Please return each entry exactly as it appears, but not the pictures.

********************

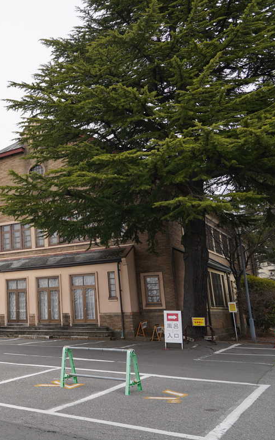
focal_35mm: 37
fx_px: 443
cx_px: -43
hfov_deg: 30.1
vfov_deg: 52.7
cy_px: 221
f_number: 7.1
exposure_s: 1/200
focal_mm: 24
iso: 100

********************

— Written solution —
focal_35mm: 37
fx_px: 443
cx_px: -43
hfov_deg: 30.1
vfov_deg: 52.7
cy_px: 221
f_number: 7.1
exposure_s: 1/200
focal_mm: 24
iso: 100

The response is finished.